NFC is a short-range wireless technology that was designed to allow people to use their mobile phone as a wallet. The technology has been punted as the next big thing by its promoters. Walter seems to have doubts at least for now.
Walter said South African banks and retailers are likely to be slow to adopt NFC for mobile payments because of the high costs of installing point-of-sale terminals and other enabling infrastructure. He said that there was little appetite among institutions to drive adoption of yet another new point-of-sale payment technology. This is after they just rollout the EMV credit card standard.
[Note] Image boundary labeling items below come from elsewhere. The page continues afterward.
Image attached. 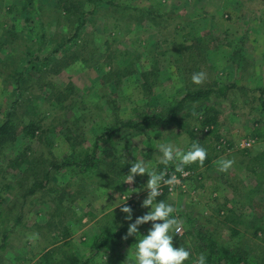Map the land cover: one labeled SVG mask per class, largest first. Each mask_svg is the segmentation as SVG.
I'll list each match as a JSON object with an SVG mask.
<instances>
[{
  "label": "rangeland",
  "instance_id": "1",
  "mask_svg": "<svg viewBox=\"0 0 264 264\" xmlns=\"http://www.w3.org/2000/svg\"><path fill=\"white\" fill-rule=\"evenodd\" d=\"M71 1L0 0V123L8 112L17 122L13 140L0 149V245L10 233L0 246V264H52L65 252L102 264H132L128 256L137 238L125 236L129 223L149 210L141 207L149 176L126 182L130 168L125 172V165L137 158L158 173L175 170L174 164L160 163L158 145L187 150L189 130L211 146L212 162L163 199L183 221L181 235L173 238L190 251L201 242L199 233L210 232L230 249L261 258L264 242L252 228L264 216V192L256 186L249 159L264 150V0ZM65 5H74L71 13ZM82 14L85 23L76 34ZM70 56L77 59L63 62ZM194 73L204 74L200 84L192 81ZM224 86L226 97L214 94L208 102L186 104L179 123L141 133L121 129L113 144L100 142L99 156L103 149L113 153L104 161L117 167L115 186L99 185L113 177L101 161L105 174L53 170L52 184L27 194L35 183H45V161L71 154L69 129L77 151L90 149L106 126L158 113L189 89ZM209 105L220 111L223 123L216 150L205 138ZM30 119L42 125L34 137L23 131ZM224 159L233 164L220 172ZM57 188L65 192L61 202ZM125 205L133 209V221L125 219ZM225 205L235 210L228 218L221 213ZM150 227L151 222L139 226L141 238ZM106 228L119 233L121 243L98 251L93 243ZM49 251L52 256L45 258Z\"/></svg>",
  "mask_w": 264,
  "mask_h": 264
},
{
  "label": "trees",
  "instance_id": "2",
  "mask_svg": "<svg viewBox=\"0 0 264 264\" xmlns=\"http://www.w3.org/2000/svg\"><path fill=\"white\" fill-rule=\"evenodd\" d=\"M29 1V0H28ZM89 3L92 4H97L100 3L104 0H86ZM70 2H72L70 0ZM31 1L25 5V7L29 6ZM74 8V5H71V8L68 6H64V9H66L68 12L67 14L71 13V9ZM63 9L60 11L61 14ZM60 14V16H61ZM84 18L85 15L82 14L80 17H78L79 21L77 24L76 28V34L79 28L84 25ZM45 34L42 36L44 37ZM75 36V35H74ZM66 43V42H65ZM60 48L55 49V51H58ZM68 59H77V57L73 58L70 56L69 58H65L63 62H66ZM69 63V62H66ZM21 73H19L20 75ZM21 76H18L16 78V81L19 82L21 81ZM227 89H229L227 86L220 87L218 89H214L212 87H207V88H198L196 90L189 89L187 90L186 94L183 96L182 99L176 100V102L165 108L164 110L158 112V113H150L146 115H141L140 119H130V120H124L121 123V126L117 125H112V126H106L101 134L97 137V139L94 141L92 148H82L80 151H77L76 147V137L74 136L73 132L71 129H69V133H66V137L69 140L70 146H71V154L68 155L66 158L62 160H51V161H45L44 163L48 162V167H43L42 175L43 176V182H37L32 186L27 192V194L32 195L36 192L37 189L39 188H44L46 185L52 184L51 179H52V171L53 170H61V169H68V168H77L79 171L82 172L83 175H89L91 176L93 173V176H98V173L100 174H105L106 171L100 168V162L102 161L105 163L104 165L106 166V170H109L112 174L113 177H110V181L107 183H101L99 185L102 186H115L116 184V177L114 174L117 173V167L114 165L113 160L104 161V158L109 157L113 158V153L107 151V150H102L101 156L98 155V147L100 145V142L103 143H112L113 144V137L114 135L119 132L121 129H127L130 130V132H139L141 133L144 130L147 129H154L157 127H163L164 125L168 124H175L179 123L180 119L178 118L179 113L184 109L186 104L188 103H201V101H209L212 99V96L214 94H218L222 97H226L227 94ZM68 90H71L70 87H68ZM58 93V94H57ZM56 96H60L61 92H56ZM64 95V94H63ZM262 105L264 109V89H262ZM206 117L204 119V125L207 128L206 130V137L205 138H210L212 139V149L216 150L217 146H214V143H218L220 139L222 138V134L220 133L221 127L223 125L222 122H220L219 119V113L220 111L215 108L214 105H209L206 107ZM12 113L7 114L6 118L4 121L0 123V149H2L3 146H5L7 143H9V140H13V133L15 132V126H17V122L12 118ZM263 127H262V132L260 136L264 137V118H263ZM180 125V124H179ZM42 128V125L40 122L35 121L34 119L28 120V122L24 125L23 131L26 136L34 137L36 136V132L39 131ZM189 135L191 137V143H196L200 146H202L204 149L207 151V158L205 159L204 163L201 165L199 162L192 163L186 165L184 168L190 169L195 173V170L198 169L199 167H208L211 162H212V154H210V147L211 146H206L202 145L201 139L198 138L195 134L194 130H189ZM50 153V152H48ZM103 155V156H102ZM49 159V156H46V159ZM40 159V160H39ZM38 164H41L42 160L39 158ZM249 162L252 163L250 171L254 175V180L256 182V186L262 187V191L264 192V150L257 153L255 156L251 157L249 159ZM172 169H174L172 166H170ZM130 168V165L126 166L125 165V172H127ZM175 171V170H172ZM198 173V172H197ZM91 174V175H90ZM168 176L170 174H167ZM110 176V174H109ZM101 181V180H100ZM99 183V182H97ZM260 188L258 189L260 191ZM50 187L48 188V190ZM52 189V188H51ZM56 191L59 192V201L61 202L64 197L63 190L61 189H56ZM166 197V194L159 195L157 197L158 200H163ZM54 200V198H53ZM246 203V202H245ZM228 205L224 206L225 210L222 209L221 213L225 214V216L228 218L232 212L235 211L234 209H228ZM242 207V205H241ZM240 207V208H241ZM221 210V209H220ZM231 212V213H230ZM220 211L218 213L221 214ZM229 215V216H228ZM259 224L254 226L253 225V233L257 237H261L262 241L264 242V216L259 218ZM258 219V220H259ZM263 219V220H262ZM242 220V219H241ZM21 221V216H19L16 219V224H18ZM191 221V219H189ZM244 221V220H243ZM241 221V222H243ZM263 222V223H261ZM258 223V222H257ZM261 231L262 234H258V232ZM121 232V231H120ZM190 233L188 230L186 234ZM119 233L115 232L112 229H105L102 231L99 235V237L94 241L93 246L98 250L104 249L105 252H109L115 246L120 244L119 240H117V235ZM261 235V236H260ZM199 239L201 242L195 243L192 247V250H190L191 256L189 260L185 261V264H195L196 259L199 257L200 254H204L207 258V264H264V245L263 250L261 251L262 257L258 258L257 256L253 257L251 253L248 252V250H242V249H237L236 251L230 249L229 246H226L225 244H222L221 242L218 241L210 232L203 234L199 233ZM10 237V233L5 232L2 236V245L1 247H5V243L8 241ZM129 241H133V238H129ZM173 244L176 247H180L183 245L177 244V241L179 240L177 238H173ZM176 242V243H175ZM52 256L51 252H46L44 254V257ZM50 261H42L40 264H49ZM52 264H102L101 262H96L92 259V257H88L86 259H81L75 254L65 252L64 256L62 258H59L58 260H53L51 262Z\"/></svg>",
  "mask_w": 264,
  "mask_h": 264
},
{
  "label": "clouds",
  "instance_id": "3",
  "mask_svg": "<svg viewBox=\"0 0 264 264\" xmlns=\"http://www.w3.org/2000/svg\"><path fill=\"white\" fill-rule=\"evenodd\" d=\"M203 78V73H194L192 81L200 84ZM158 149L162 154L160 163L166 166L174 164L175 171L181 174L186 165L196 162L202 165L207 158L206 149L196 143H192L187 150H182L173 144L163 143L158 145ZM232 164L233 161L230 159L221 160L218 163V171L227 172ZM145 173L149 176L145 187L149 191L147 198L142 201L141 207L148 208L149 210L145 214L137 216L133 221L132 207L125 205L121 209L123 213L127 214L125 219L133 221L128 225L125 239L134 234L137 238L135 249L128 258L132 260V264H185V261L189 260L191 256L190 251L182 246L176 247L173 244L174 234L181 235L183 221L172 215L175 212L172 204L166 203L163 200L157 201L156 199L160 195L162 182L172 186L178 184L179 180L174 174L170 178L165 179L163 173H158L152 166L146 164L145 161L136 158L131 163L125 181L133 182L137 175L142 176ZM149 222H151V227L148 229L147 234H142L141 238L139 226L148 224ZM195 264H207L206 256L200 254Z\"/></svg>",
  "mask_w": 264,
  "mask_h": 264
},
{
  "label": "built area",
  "instance_id": "4",
  "mask_svg": "<svg viewBox=\"0 0 264 264\" xmlns=\"http://www.w3.org/2000/svg\"><path fill=\"white\" fill-rule=\"evenodd\" d=\"M167 174H170L169 176ZM176 175V177L179 180L178 184H174L172 186H169L167 184H164L163 182L161 183V190H160V195L162 194H173L176 187L181 185L183 186V188L185 187L184 185V181H187L189 178H191L193 176V171H191L190 169L184 168L183 173L181 174L180 172H175V171H170L166 174H164L165 179L170 178L172 175Z\"/></svg>",
  "mask_w": 264,
  "mask_h": 264
}]
</instances>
Walter noted that NFC has proven to be a viable technology in trials in countries such as the US. He said many of these trials have also shown that NFC was still an immature technology far from the mainstream. Quoting research by Berg Insight, he said NFC enabled handsets increased ten-fold in 2011 to 30 million units. Shipments are forecast to touch 700 million units in 2016. “With just 30 million NFC handsets sold in 2011, these devices represent a tiny fragment of the overall mobile phone market. The growth is exponential, but even in advanced markets, NFC looks like it could be two to three years away from mainstream adoption,” says Walter.
In South Africa, it is the capital-intensive process of rolling out point of sales terminals by stores, hotels, restaurants, services firms and other merchants that will be the big barrier to adoption, said Walter. It took a good 10 years from when banks first started talking about EMV until it became common in South African shops – and even now the rollout isn’t 100% complete.
“Retailers and banks will need to see some clearly defined benefits in security, convenience and cost-reduction before they adopt NFC in a big way. We will need to see big retail groups, mobile operators and banks cooperate closely to nurture an NFC ecosystem based on a sound business model that works for all of them – and that could take some time,” said Walter.
“That doesn’t mean that we won’t see other applications for NFC-enabled phones in the next two to three years. The technology can be used for applications such as paring devices to establish Bluetooth or WLAN connections, electronic ticketing, loyalty programs and coupons, parking payment, buying goods for vending machines, and more.